══ GIVEN RECORDS
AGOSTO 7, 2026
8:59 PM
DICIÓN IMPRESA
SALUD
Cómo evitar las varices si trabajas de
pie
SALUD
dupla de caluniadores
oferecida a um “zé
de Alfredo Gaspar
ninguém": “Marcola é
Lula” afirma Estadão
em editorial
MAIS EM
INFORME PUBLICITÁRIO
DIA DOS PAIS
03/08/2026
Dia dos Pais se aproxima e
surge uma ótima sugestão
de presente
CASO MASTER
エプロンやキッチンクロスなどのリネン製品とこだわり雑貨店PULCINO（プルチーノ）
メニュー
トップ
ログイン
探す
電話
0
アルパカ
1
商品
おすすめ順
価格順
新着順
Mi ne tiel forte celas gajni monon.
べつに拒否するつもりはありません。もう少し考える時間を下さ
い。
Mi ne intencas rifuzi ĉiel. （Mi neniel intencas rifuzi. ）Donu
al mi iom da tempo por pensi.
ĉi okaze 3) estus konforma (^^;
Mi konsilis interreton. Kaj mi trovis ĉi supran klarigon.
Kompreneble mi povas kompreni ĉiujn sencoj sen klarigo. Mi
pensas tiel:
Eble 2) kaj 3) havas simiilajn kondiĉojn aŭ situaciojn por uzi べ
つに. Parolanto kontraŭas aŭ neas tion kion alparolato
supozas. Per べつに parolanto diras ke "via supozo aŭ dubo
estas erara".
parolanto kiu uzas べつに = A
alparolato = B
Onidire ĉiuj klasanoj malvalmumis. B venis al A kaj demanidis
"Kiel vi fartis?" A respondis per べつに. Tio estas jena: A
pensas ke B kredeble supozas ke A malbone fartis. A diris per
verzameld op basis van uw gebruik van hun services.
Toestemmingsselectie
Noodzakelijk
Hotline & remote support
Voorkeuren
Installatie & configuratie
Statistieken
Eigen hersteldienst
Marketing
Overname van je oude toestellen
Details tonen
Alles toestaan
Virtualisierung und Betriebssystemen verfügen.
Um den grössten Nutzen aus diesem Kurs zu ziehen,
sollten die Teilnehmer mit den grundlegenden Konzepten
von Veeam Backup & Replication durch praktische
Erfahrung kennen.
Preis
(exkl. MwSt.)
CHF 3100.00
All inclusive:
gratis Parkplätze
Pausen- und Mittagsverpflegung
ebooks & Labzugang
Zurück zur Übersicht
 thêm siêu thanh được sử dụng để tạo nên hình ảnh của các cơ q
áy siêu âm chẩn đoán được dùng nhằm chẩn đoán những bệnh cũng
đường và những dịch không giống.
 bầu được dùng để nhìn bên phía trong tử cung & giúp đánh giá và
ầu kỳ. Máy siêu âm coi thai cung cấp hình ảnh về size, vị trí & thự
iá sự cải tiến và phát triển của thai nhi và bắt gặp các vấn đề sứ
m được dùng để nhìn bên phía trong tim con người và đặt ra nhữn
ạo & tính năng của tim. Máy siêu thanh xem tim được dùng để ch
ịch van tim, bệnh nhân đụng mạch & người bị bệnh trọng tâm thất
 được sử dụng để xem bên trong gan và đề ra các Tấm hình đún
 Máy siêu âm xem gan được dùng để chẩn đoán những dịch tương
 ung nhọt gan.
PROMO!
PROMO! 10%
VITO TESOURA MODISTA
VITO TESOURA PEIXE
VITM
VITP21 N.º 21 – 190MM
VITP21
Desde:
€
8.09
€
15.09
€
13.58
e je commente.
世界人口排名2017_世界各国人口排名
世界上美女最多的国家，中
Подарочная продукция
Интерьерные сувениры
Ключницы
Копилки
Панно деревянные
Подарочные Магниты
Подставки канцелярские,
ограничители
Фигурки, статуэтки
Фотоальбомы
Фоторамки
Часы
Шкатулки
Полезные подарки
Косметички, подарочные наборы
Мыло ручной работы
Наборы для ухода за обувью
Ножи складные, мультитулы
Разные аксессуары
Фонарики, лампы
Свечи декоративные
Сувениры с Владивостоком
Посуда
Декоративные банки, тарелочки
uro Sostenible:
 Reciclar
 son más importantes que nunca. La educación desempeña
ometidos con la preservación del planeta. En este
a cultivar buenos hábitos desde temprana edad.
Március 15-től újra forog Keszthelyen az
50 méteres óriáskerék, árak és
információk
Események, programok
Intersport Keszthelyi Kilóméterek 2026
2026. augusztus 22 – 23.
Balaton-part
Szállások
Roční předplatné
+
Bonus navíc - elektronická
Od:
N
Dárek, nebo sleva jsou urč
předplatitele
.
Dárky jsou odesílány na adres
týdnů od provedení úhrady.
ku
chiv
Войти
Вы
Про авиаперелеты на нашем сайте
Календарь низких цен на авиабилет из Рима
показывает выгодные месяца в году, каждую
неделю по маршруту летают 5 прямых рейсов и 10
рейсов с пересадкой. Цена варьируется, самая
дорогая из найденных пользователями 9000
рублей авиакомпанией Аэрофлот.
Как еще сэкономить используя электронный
════
* _YOUR INSTRUCTIONS_
Your task is to transcribe all of the entries word for word.

* _ANSWER TO THIS PROBLEM_
AGOSTO 7, 2026
8:59 PM
DICIÓN IMPRESA
SALUD
Cómo evitar las varices si trabajas de
pie
SALUD
dupla de caluniadores
oferecida a um “zé
de Alfredo Gaspar
ninguém": “Marcola é
Lula” afirma Estadão
em editorial
MAIS EM
INFORME PUBLICITÁRIO
DIA DOS PAIS
03/08/2026
Dia dos Pais se aproxima e
surge uma ótima sugestão
de presente
CASO MASTER
エプロンやキッチンクロスなどのリネン製品とこだわり雑貨店PULCINO（プルチーノ）
メニュー
トップ
ログイン
探す
電話
0
アルパカ
1
商品
おすすめ順
価格順
新着順
Mi ne tiel forte celas gajni monon.
べつに拒否するつもりはありません。もう少し考える時間を下さ
い。
Mi ne intencas rifuzi ĉiel. （Mi neniel intencas rifuzi. ）Donu
al mi iom da tempo por pensi.
ĉi okaze 3) estus konforma (^^;
Mi konsilis interreton. Kaj mi trovis ĉi supran klarigon.
Kompreneble mi povas kompreni ĉiujn sencoj sen klarigo. Mi
pensas tiel:
Eble 2) kaj 3) havas simiilajn kondiĉojn aŭ situaciojn por uzi べ
つに. Parolanto kontraŭas aŭ neas tion kion alparolato
supozas. Per べつに parolanto diras ke "via supozo aŭ dubo
estas erara".
parolanto kiu uzas べつに = A
alparolato = B
Onidire ĉiuj klasanoj malvalmumis. B venis al A kaj demanidis
"Kiel vi fartis?" A respondis per べつに. Tio estas jena: A
pensas ke B kredeble supozas ke A malbone fartis. A diris per
verzameld op basis van uw gebruik van hun services.
Toestemmingsselectie
Noodzakelijk
Hotline & remote support
Voorkeuren
Installatie & configuratie
Statistieken
Eigen hersteldienst
Marketing
Overname van je oude toestellen
Details tonen
Alles toestaan
Virtualisierung und Betriebssystemen verfügen.
Um den grössten Nutzen aus diesem Kurs zu ziehen,
sollten die Teilnehmer mit den grundlegenden Konzepten
von Veeam Backup & Replication durch praktische
Erfahrung kennen.
Preis
(exkl. MwSt.)
CHF 3100.00
All inclusive:
gratis Parkplätze
Pausen- und Mittagsverpflegung
ebooks & Labzugang
Zurück zur Übersicht
 thêm siêu thanh được sử dụng để tạo nên hình ảnh của các cơ q
áy siêu âm chẩn đoán được dùng nhằm chẩn đoán những bệnh cũng
đường và những dịch không giống.
 bầu được dùng để nhìn bên phía trong tử cung & giúp đánh giá và
ầu kỳ. Máy siêu âm coi thai cung cấp hình ảnh về size, vị trí & thự
iá sự cải tiến và phát triển của thai nhi và bắt gặp các vấn đề sứ
m được dùng để nhìn bên phía trong tim con người và đặt ra nhữn
ạo & tính năng của tim. Máy siêu thanh xem tim được dùng để ch
ịch van tim, bệnh nhân đụng mạch & người bị bệnh trọng tâm thất
 được sử dụng để xem bên trong gan và đề ra các Tấm hình đún
 Máy siêu âm xem gan được dùng để chẩn đoán những dịch tương
 ung nhọt gan.
PROMO!
PROMO! 10%
VITO TESOURA MODISTA
VITO TESOURA PEIXE
VITM
VITP21 N.º 21 – 190MM
VITP21
Desde:
€
8.09
€
15.09
€
13.58
e je commente.
世界人口排名2017_世界各国人口排名
世界上美女最多的国家，中
Подарочная продукция
Интерьерные сувениры
Ключницы
Копилки
Панно деревянные
Подарочные Магниты
Подставки канцелярские,
ограничители
Фигурки, статуэтки
Фотоальбомы
Фоторамки
Часы
Шкатулки
Полезные подарки
Косметички, подарочные наборы
Мыло ручной работы
Наборы для ухода за обувью
Ножи складные, мультитулы
Разные аксессуары
Фонарики, лампы
Свечи декоративные
Сувениры с Владивостоком
Посуда
Декоративные банки, тарелочки
uro Sostenible:
 Reciclar
 son más importantes que nunca. La educación desempeña
ometidos con la preservación del planeta. En este
a cultivar buenos hábitos desde temprana edad.
Március 15-től újra forog Keszthelyen az
50 méteres óriáskerék, árak és
információk
Események, programok
Intersport Keszthelyi Kilóméterek 2026
2026. augusztus 22 – 23.
Balaton-part
Szállások
Roční předplatné
+
Bonus navíc - elektronická
Od:
N
Dárek, nebo sleva jsou urč
předplatitele
.
Dárky jsou odesílány na adres
týdnů od provedení úhrady.
ku
chiv
Войти
Вы
Про авиаперелеты на нашем сайте
Календарь низких цен на авиабилет из Рима
показывает выгодные месяца в году, каждую
неделю по маршруту летают 5 прямых рейсов и 10
рейсов с пересадкой. Цена варьируется, самая
дорогая из найденных пользователями 9000
рублей авиакомпанией Аэрофлот.
Как еще сэкономить используя электронный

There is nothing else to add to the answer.